Museo del transporte de Londres

Museo del Transporte - Londres

Londres es una ciudad demasiado grande como para caminar de norte a sur o de este a oeste. Por eso, ya desde hace casi dos siglos, ha habido distintos medios de transporte que han trasladado a los turistas y habitantes de la ciudad de una parte a otra. El metro, el autobús de dos plantas (el double-decker) que cogemos para ver la ciudad desde un punto más elevado o, incluso, los típicos taxis negros no se inventaron ayer. Llevan paseando sobre, y bajo, la ciudad desde hace más de un siglo. Y para saber todo esto, no tienes que abrir la página de la Wikipedia referente a cada transporte. Lo único que tienes que hacer es pararte en Covent Garden (porque, como turista, vendrás a Covent Garden y, si vives en Londres, también vendrás a Covent Garden) y viajar un par de siglos atrás en el tiempo. Para ello, en una de las esquinas de la plaza, ve al museo del transporte, al London Transport Museum.

Los niños entran gratis, pero la entrada de adulto no es nada barata, sin duda se aprovechan de su inmejorable ubicación en pleno meollo turístico y cuesta £17.50. Al menos vale para todo un año, lo cual beneficia sin duda a los locales (la entrada es nominativa, así que tendrás que enseñar tu documento de identificación, y no se la podrás prestar a tu mejor amigo ni al vecino de arriba que viene a Londres tres meses después de volver tú. Como mucho, se la podrás dejar a tu hermana gemela -o a tu hermano gemelo-, aunque no es mi intención incitar a ningún tipo de irregularidad).
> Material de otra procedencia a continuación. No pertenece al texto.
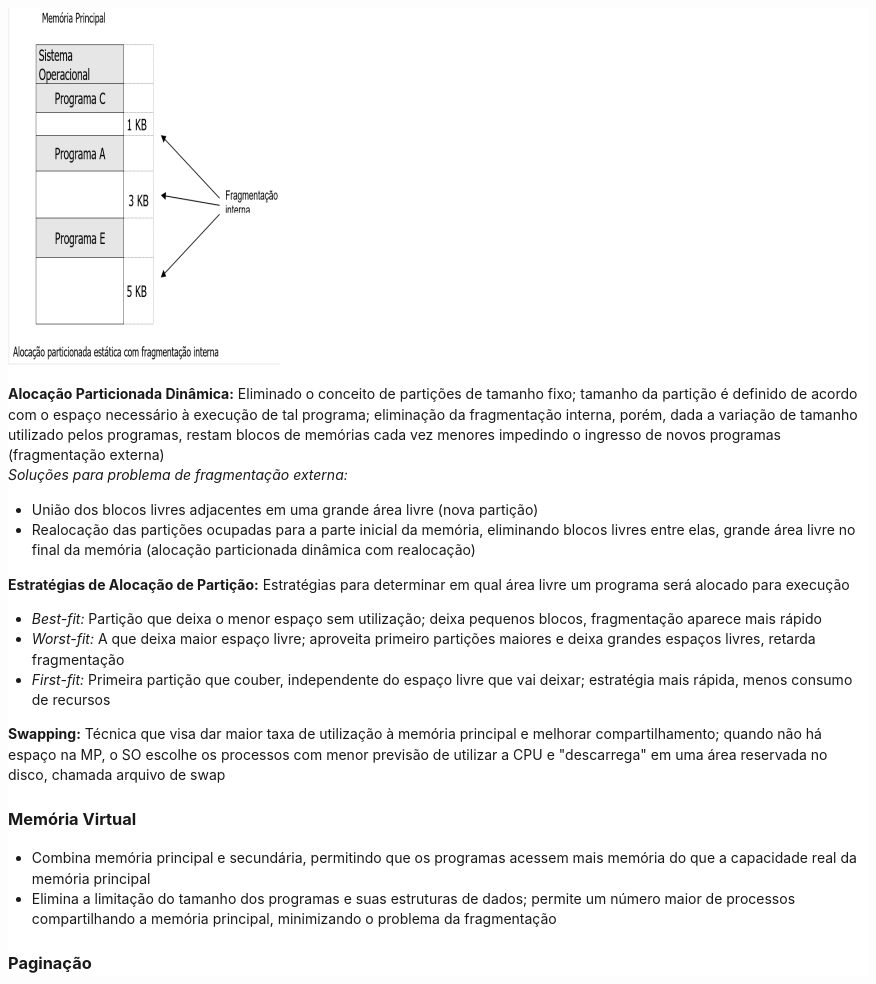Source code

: ![Alocação Particionada Estática](docs/Sistema-Operacional/img/alocacao-particionada-estatica.png)

**Alocação Particionada Dinâmica:** Eliminado o conceito de partições de tamanho fixo; tamanho da partição é definido de acordo com o espaço necessário à execução de tal programa; eliminação da fragmentação interna, porém, dada a variação de tamanho utilizado pelos programas, restam blocos de memórias cada vez menores impedindo o ingresso de novos programas (fragmentação externa)\
_Soluções para problema de fragmentação externa:_

* União dos blocos livres adjacentes em uma grande área livre (nova partição)
* Realocação das partições ocupadas para a parte inicial da memória, eliminando blocos livres entre elas, grande área livre no final da memória (alocação particionada dinâmica com realocação)

**Estratégias de Alocação de Partição:** Estratégias para determinar em qual área livre um programa será alocado para execução

* _Best-fit:_ Partição que deixa o menor espaço sem utilização; deixa pequenos blocos, fragmentação aparece mais rápido
* _Worst-fit:_ A que deixa maior espaço livre; aproveita primeiro partições maiores e deixa grandes espaços livres, retarda fragmentação
* _First-fit:_ Primeira partição que couber, independente do espaço livre que vai deixar; estratégia mais rápida, menos consumo de recursos

**Swapping:** Técnica que visa dar maior taxa de utilização à memória principal e melhorar compartilhamento; quando não há espaço na MP, o SO escolhe os processos com menor previsão de utilizar a CPU e "descarrega" em uma área reservada no disco, chamada arquivo de swap

### Memória Virtual

* Combina memória principal e secundária, permitindo que os programas acessem mais memória do que a capacidade real da memória principal
* Elimina a limitação do tamanho dos programas e suas estruturas de dados; permite um número maior de processos compartilhando a memória principal, minimizando o problema da fragmentação

### Paginação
museo-transporte-tarjetaEn cuanto te den la entrada, no te olvides de coger la cartulina en la que sellar todos los puntos por los que vas a pasar. En total son 13 puntos.

Nada más entrar, subes por una rampa que te lleva a un ascensor con el que viajas a 1800. Allí, el primer medio de transporte que te recibe es el ómnibus que, aunque parezca mentira, no es una ocurrencia británica. Copiaron la idea de Europa, de París, en 1829. El trayecto abarcaba la ruta más concurrida de la época: desde Paddington hasta el banco de Inglaterra, pasando por Islington, en 1829.

En el museo podremos ver los primeros mapas de la época, además de los billetes que usaban los viajeros. Puedes abrir todos los cajones que veas, que para eso están. No tengas miedo. Es muy curioso y está todo muy bien cuidado.

Si sigues adelante, podrás conocer mejor la historia de los distintos tipos de medios de transporte que han atravesado las calles y el subsuelo de Londres.

Este es un museo muy adecuado para visitar con los niños, así que si tienes hijos o sobrinos que viajen contigo o te visiten en Londres, es un buen lugar al que llevarles durante un día lluvioso (o no). Y prepárate para pasar, por lo menos, un par de horas, así que no vayas a última hora del día.